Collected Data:
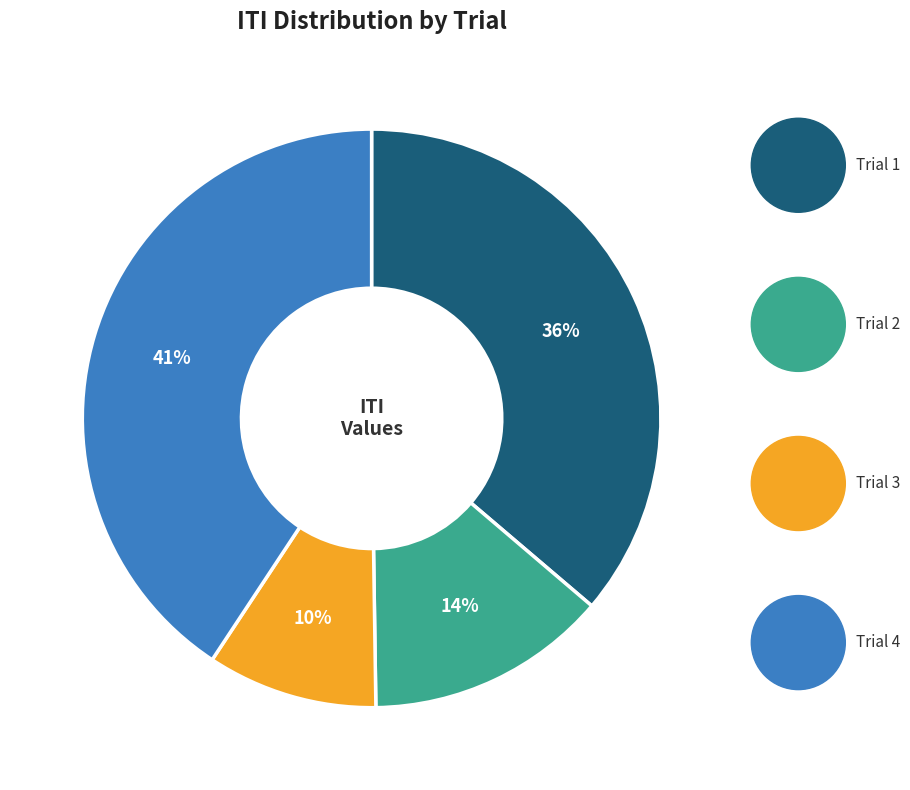

Approximately how many times larger is the value at Trial 2 compared to Trial 1?

0.4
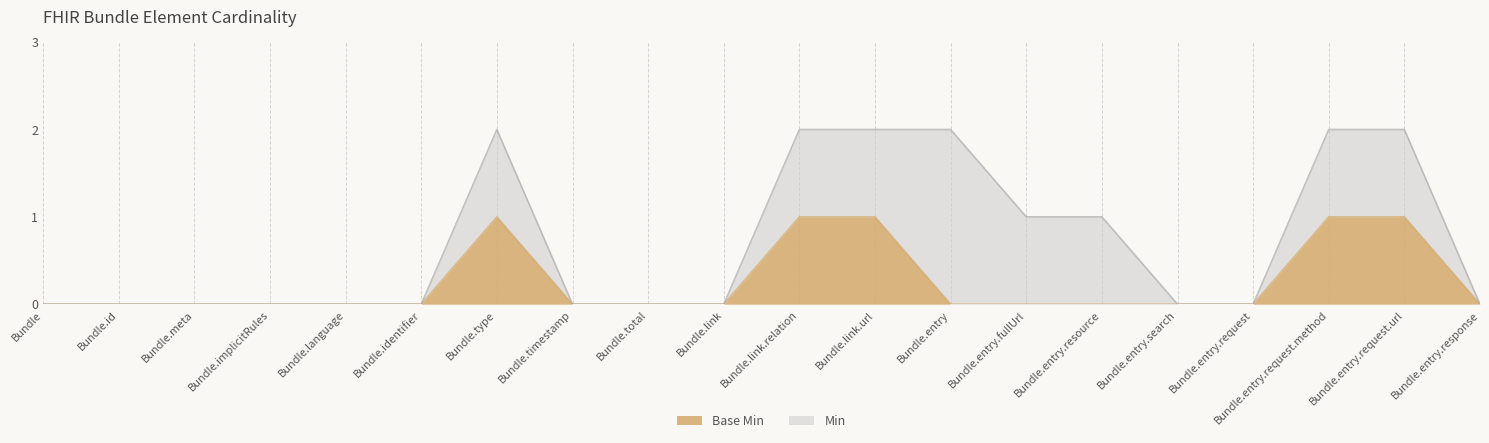

Reading left to right, extract all data points from this chart.

Bundle=0	Bundle.id=0	Bundle.meta=0	Bundle.implicitRules=0	Bundle.language=0	Bundle.identifier=0	Bundle.type=1	Bundle.timestamp=0	Bundle.total=0	Bundle.link=0	Bundle.link.relation=1	Bundle.link.url=1	Bundle.entry=0	Bundle.entry.fullUrl=0	Bundle.entry.resource=0	Bundle.entry.search=0	Bundle.entry.request=0	Bundle.entry.request.method=1	Bundle.entry.request.url=1	Bundle.entry.response=0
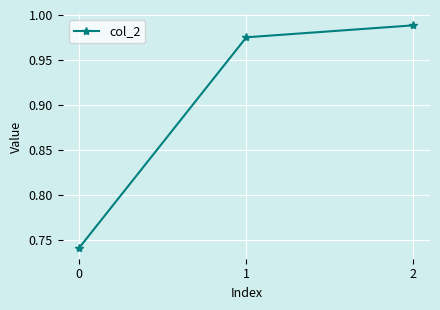

The chart shows a value of 0.2 at 0. True or false?

False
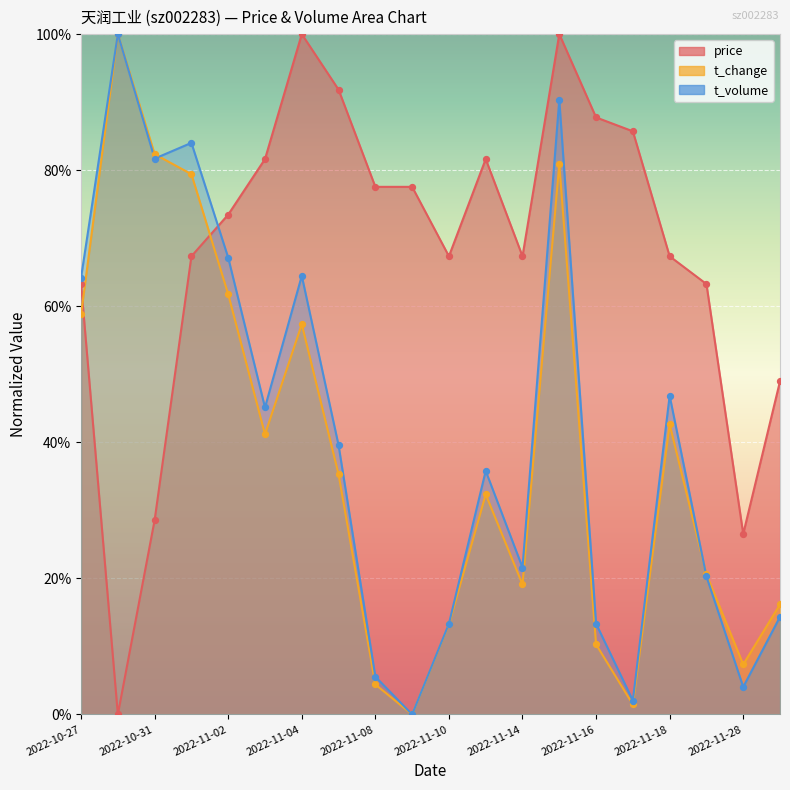

Is the value of t_volume at 2022-11-09 greater than the value of t_change at 2022-11-02?

No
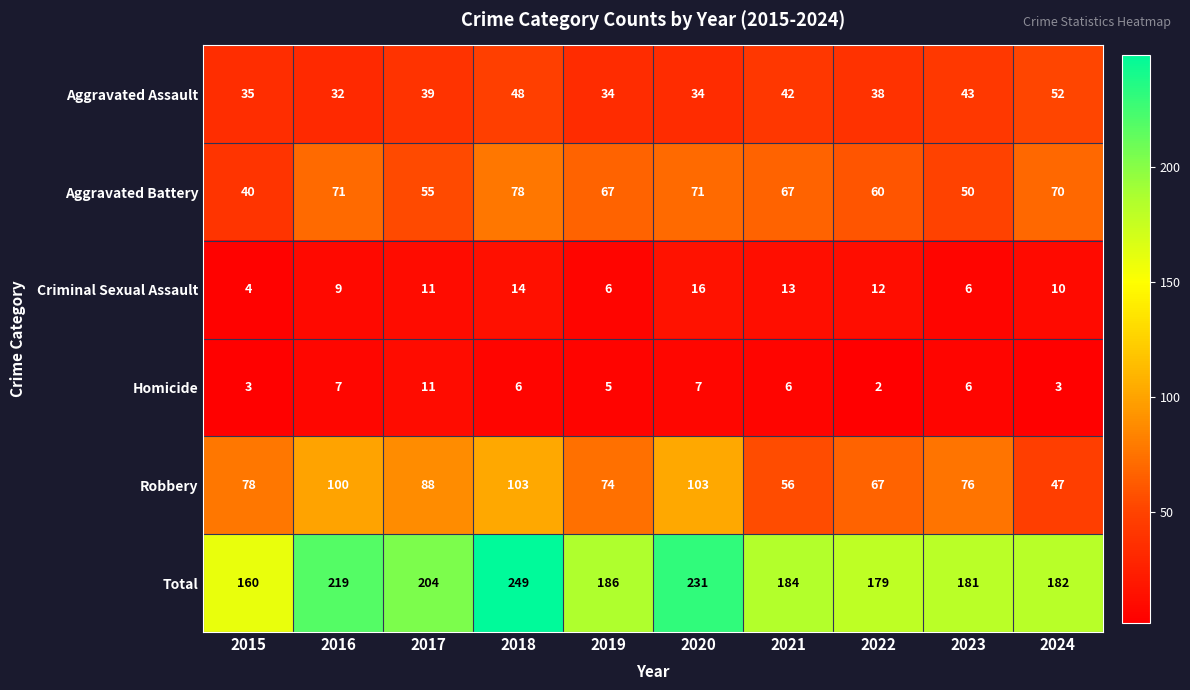

What is the greatest value displayed?

249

Written task - Reproduce every line of the records above word for word, leaving out the pictures.

Solution to this task -
Approximately how many times larger is the value at Trial 2 compared to Trial 1?

0.4

Reading left to right, extract all data points from this chart.

Bundle=0	Bundle.id=0	Bundle.meta=0	Bundle.implicitRules=0	Bundle.language=0	Bundle.identifier=0	Bundle.type=1	Bundle.timestamp=0	Bundle.total=0	Bundle.link=0	Bundle.link.relation=1	Bundle.link.url=1	Bundle.entry=0	Bundle.entry.fullUrl=0	Bundle.entry.resource=0	Bundle.entry.search=0	Bundle.entry.request=0	Bundle.entry.request.method=1	Bundle.entry.request.url=1	Bundle.entry.response=0

The chart shows a value of 0.2 at 0. True or false?

False

Is the value of t_volume at 2022-11-09 greater than the value of t_change at 2022-11-02?

No

What is the greatest value displayed?

249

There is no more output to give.